**Instructions for the task**
Search term "height": please show all lines in the listing that contain it.

**Records**
•••••
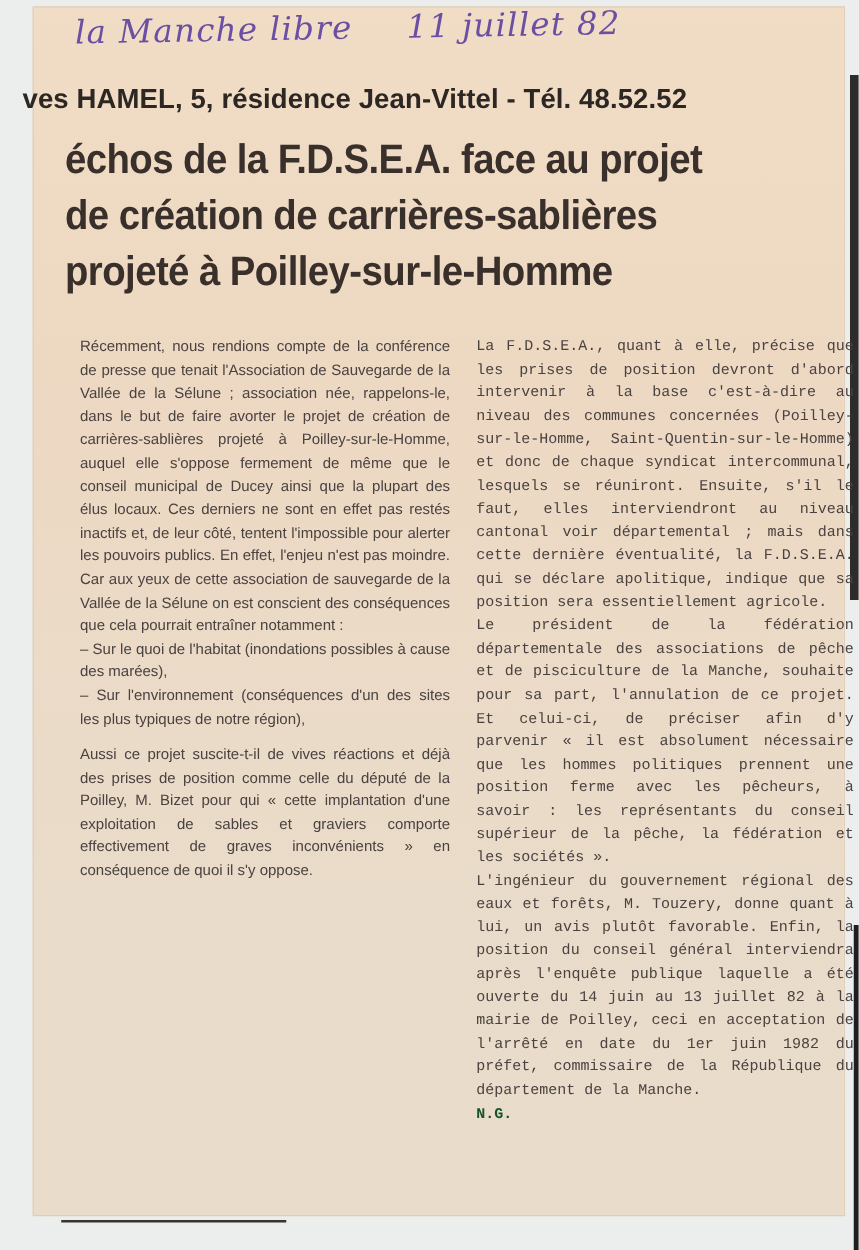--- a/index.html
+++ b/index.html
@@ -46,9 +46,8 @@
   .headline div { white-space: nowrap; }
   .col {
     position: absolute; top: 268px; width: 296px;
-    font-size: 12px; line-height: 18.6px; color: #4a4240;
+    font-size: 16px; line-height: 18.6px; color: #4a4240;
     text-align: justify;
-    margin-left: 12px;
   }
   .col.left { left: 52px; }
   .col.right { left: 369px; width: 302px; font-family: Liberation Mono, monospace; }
•••••
**Solution to this exercise**
-    font-size: 12px; line-height: 18.6px; color: #4a4240;
+    font-size: 16px; line-height: 18.6px; color: #4a4240;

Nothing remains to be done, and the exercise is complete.